● **Exercise directions**: Retype the stretch of the tasting-menu passage from "I start with" through "pearls of caviar.", word for word.

● **Supplied passage**:
So dressed in my finery I join the other festive diners with an air of expectation, as for the hotel guests, we are embarking on our initial culinary adventure with the first of Robert Thompson’s three tasting menus. The non-residents, I suspect, have chosen their favourite of the menu trio also. I've selected the most elaborate for tonight's dinner, the slightly less extravagant for Christmas lunch and more modest for Boxing Day lunch. My rationale is that I've had time to summon a little hunger in preparation for the feast tonight, and I’ll have less time to work up an appetite tomorrow and the day after. At the corner table I see L and B from Christmas here last year. They are joined also by L’s sister C (or is it K?) We were the only people availing ourselves of the Hambrough’s chic boutique rooms last year but this year the hotel is full and I wonder which tables seat the other guests.
I start with the delicious gooey cheese filled gougères, this time on a square of slate, and a glass of cassis laced Champagne to get the tastebuds tingling.
Todays appetiser is a little white onion velouté topped with winter-warming chermoula foam.
Next is the Mackerel with Island Potato and Osietra Caviar. The elegant cubes of fish, slivers of potato salad, nuggets of haricot vert are arranged in a tower of discs. I wouldn't generally choose a dish like mackerel but it had a delicate, clean taste with fresh iron-y zing of the pearls of caviar.

● **Provided information**:
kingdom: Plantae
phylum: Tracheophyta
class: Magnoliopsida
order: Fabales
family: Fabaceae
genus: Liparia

● **Task output**:
I start with the delicious gooey cheese filled gougères, this time on a square of slate, and a glass of cassis laced Champagne to get the tastebuds tingling.
Todays appetiser is a little white onion velouté topped with winter-warming chermoula foam.
Next is the Mackerel with Island Potato and Osietra Caviar. The elegant cubes of fish, slivers of potato salad, nuggets of haricot vert are arranged in a tower of discs. I wouldn't generally choose a dish like mackerel but it had a delicate, clean taste with fresh iron-y zing of the pearls of caviar.